Johannesburg (ANTARA) – Lebih dari satu juta orang terkena dampak banjir di Sudan Selatan menyusul hujan lebat di negara itu, menurut Kantor Koordinasi Urusan Kemanusiaan (OCHA) PBB.
Banjir telah menyebabkan sekitar 271.000 orang mengungsi, memaksa mereka mencari perlindungan di tempat yang lebih tinggi di beberapa negara, menurut laporan darurat yang dirilis oleh OCHA pada akhir pekan.

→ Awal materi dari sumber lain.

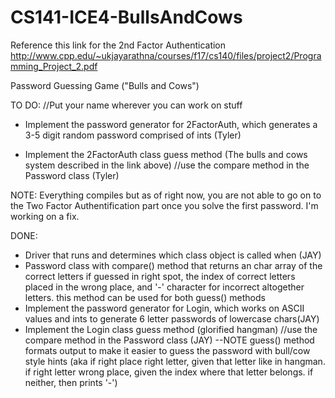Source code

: # CS141-ICE4-BullsAndCows
Reference this link for the 2nd Factor Authentication 
http://www.cpp.edu/~ukjayarathna/courses/f17/cs140/files/project2/Programming_Project_2.pdf

Password Guessing Game ("Bulls and Cows")

TO DO: //Put your name wherever you can work on stuff
- Implement the password generator for 2FactorAuth, which generates a 3-5 digit random password comprised of ints (Tyler)

- Implement the 2FactorAuth class guess method (The bulls and cows system described in the link above) //use the compare method in the Password class (Tyler)

NOTE: Everything compiles but as of right now, you are not able to go on to the Two Factor Authentification part once you solve the first password. I'm working on a fix.

DONE:
- Driver that runs and determines which class object is called when (JAY) 
- Password class with compare() method that returns an char array of the correct letters if guessed in right spot, the index of correct letters placed in the wrong place, and '-' character for incorrect altogether letters. this method can be used for both guess() methods
- Implement the password generator for Login, which works on ASCII values and ints to generate 6 letter passwords of lowercase chars(JAY)
- Implement the Login class guess method (glorified hangman) //use the compare method in the Password class (JAY)
--NOTE guess() method formats output to make it easier to guess the password with bull/cow style hints (aka if right place right letter, given that letter like in hangman. if right letter wrong place, given the index where that letter belongs. if neither, then prints '-')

OCHA juga mencatat bahwa hujan lebat dan banjir membuat 15 jalur distribusi bantuan kemanusiaan yang penting tidak dapat dilalui, sehingga sulit untuk menyalurkan bantuan ke daerah yang terkena dampak.
Sudan Selatan, negara termuda di dunia, sedang mengalami salah satu banjir terburuk dalam beberapa dekade, menyebabkan kerusakan luas, pengungsian dan kerusakan parah pada bangunan dan kehidupan manusia.
Organisasi Kesehatan Dunia (WHO) mengumumkan pada hari Senin bahwa 58 rumah sakit terendam di lima wilayah, sementara hampir 90 wilayah lainnya tidak dapat diakses.
Sekitar 15 jalan utama juga terputus, termasuk jalan menuju kota Juba, tempat layanan kesehatan tingkat tinggi berada.
WHO menambahkan bahwa banjir mempunyai dampak serius terhadap kesehatan manusia di Sudan Selatan, yang saat ini menjadi rumah bagi hampir 800.000 pengungsi dan pengungsi internal yang berperang di negara tetangganya, Sudan.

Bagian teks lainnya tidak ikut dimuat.